NCAA Division I Baseball Tournament Bracket Modeler
by Carl James
v0.1 release only partially tested
This app is written in Python 3.7.1, but should run on Python 3.6.0 and later. Use of f-strings will prevent it from functioning unaltered on prior Python versions.
This app web scrapes data from some college baseball ranking sites and processes the data in such a way as to attempt to emulate the process the NCAA committee goes through to build a field of 64 for the NCAA Division I Baseball Tournament.
The output is a text file with a field of 64.
This takes current data of games played to the date of running the app. It does not make any predictions about games not yet played. Essentially this is what the field would look like if the season ended today.
In the off-season the field generated is as if the field was re-established with the same criteria after the Men's College World Series(CWS). For example even though Oregon State won the 2018 CWS title, this model only places the Beavers as the national #5 seed - largely because they were not the Pac-12 champions. The #1 and #2 teams both got a boost due to winning their respective conference titles even though #2 Stanford didn't even win their own regional in the tournament.

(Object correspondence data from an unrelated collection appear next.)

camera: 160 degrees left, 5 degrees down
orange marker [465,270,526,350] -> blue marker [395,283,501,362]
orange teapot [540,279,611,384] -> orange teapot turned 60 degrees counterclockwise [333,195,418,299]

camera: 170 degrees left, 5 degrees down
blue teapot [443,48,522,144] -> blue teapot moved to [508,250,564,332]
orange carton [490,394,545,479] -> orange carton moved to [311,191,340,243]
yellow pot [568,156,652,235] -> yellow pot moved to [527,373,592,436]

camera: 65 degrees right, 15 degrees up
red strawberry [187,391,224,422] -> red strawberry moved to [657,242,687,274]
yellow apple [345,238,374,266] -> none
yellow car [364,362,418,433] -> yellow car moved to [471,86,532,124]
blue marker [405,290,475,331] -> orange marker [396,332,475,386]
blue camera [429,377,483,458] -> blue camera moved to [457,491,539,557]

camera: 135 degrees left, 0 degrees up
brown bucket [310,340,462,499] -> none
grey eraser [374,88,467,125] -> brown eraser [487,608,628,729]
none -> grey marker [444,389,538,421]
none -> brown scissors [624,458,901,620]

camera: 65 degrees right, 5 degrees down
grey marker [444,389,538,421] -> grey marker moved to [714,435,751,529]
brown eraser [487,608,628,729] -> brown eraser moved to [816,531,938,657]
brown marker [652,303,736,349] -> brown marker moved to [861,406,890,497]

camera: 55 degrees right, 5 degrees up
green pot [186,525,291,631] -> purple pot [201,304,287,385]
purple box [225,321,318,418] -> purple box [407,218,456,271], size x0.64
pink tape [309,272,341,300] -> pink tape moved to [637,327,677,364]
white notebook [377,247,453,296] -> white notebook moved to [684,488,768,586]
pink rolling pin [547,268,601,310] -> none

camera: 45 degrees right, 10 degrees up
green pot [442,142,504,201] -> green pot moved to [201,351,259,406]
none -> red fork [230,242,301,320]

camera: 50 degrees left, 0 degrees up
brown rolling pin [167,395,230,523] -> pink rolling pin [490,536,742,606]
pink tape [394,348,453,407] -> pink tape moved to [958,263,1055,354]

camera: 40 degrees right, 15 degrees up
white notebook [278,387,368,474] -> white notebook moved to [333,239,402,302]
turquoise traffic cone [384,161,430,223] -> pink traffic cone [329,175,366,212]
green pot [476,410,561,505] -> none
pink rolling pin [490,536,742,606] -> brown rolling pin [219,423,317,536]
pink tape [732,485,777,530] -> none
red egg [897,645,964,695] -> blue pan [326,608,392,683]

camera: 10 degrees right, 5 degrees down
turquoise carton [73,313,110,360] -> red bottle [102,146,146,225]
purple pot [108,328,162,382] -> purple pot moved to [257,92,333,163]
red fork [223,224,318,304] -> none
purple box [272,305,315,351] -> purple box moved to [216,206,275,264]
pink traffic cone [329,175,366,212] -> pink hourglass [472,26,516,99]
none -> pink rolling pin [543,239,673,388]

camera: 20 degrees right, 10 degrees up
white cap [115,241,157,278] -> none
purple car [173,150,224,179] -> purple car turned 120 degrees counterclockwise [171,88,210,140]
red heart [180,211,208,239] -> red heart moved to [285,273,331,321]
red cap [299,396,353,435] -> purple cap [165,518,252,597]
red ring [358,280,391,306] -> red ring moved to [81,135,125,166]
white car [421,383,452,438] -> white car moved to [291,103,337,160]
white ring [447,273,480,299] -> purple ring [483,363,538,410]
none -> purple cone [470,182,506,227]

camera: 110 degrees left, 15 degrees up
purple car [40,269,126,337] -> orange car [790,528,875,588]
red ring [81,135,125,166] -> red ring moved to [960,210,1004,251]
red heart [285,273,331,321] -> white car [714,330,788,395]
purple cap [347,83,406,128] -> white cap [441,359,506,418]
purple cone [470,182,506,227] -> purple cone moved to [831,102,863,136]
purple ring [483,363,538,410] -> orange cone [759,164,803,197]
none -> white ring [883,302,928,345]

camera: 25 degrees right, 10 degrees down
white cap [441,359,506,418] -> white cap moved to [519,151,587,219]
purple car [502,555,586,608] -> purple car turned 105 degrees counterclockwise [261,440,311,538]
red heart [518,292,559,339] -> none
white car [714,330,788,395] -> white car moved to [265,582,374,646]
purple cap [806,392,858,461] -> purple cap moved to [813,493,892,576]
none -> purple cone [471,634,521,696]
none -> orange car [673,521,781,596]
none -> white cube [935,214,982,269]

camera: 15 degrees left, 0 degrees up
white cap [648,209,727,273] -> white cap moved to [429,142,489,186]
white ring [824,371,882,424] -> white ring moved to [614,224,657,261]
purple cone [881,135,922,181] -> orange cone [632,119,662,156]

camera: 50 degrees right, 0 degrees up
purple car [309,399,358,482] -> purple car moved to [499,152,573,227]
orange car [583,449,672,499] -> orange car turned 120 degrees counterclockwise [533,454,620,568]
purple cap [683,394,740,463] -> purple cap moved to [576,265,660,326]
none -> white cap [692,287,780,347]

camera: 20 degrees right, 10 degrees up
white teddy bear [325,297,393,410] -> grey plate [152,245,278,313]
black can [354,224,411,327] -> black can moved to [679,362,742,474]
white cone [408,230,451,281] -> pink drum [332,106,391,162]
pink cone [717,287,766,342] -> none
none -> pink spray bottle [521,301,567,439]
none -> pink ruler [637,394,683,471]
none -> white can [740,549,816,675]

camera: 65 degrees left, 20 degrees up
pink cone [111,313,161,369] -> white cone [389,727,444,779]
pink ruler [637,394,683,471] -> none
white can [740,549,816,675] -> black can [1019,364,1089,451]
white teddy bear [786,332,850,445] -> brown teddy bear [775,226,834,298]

Factors used in selecting/ranking/seeding the teams:
- automatic bids
- NCAA Rating Percentage Index(RPI)
- Boyd's World Iterative Strength Rating(ISR) for western teams
- Regular Season Conference Championships
- winning or losing record in own conference
- record against the RPI top-50 and top-100 both win percentage and percentage of total games against these quality teams
Factors in regional assignment
- hosts are all the top-16 national seed
- priorty given to teams in same state as host
- second priority given to teams in adjacent states
- remaining teams are assigned regardless of geography in a reverse order to the hosts so that if the lowest ranked team is not assigned by geography, they will be assigned to the highest national seed.
Tests using pytest are written only for data collection at this point, but now that I have .json files to work with I plan to add tests for the rest of the application as well. A concern is while it works well for the current data, there are edge cases I can envision which may cause problems that do not exist in this data set.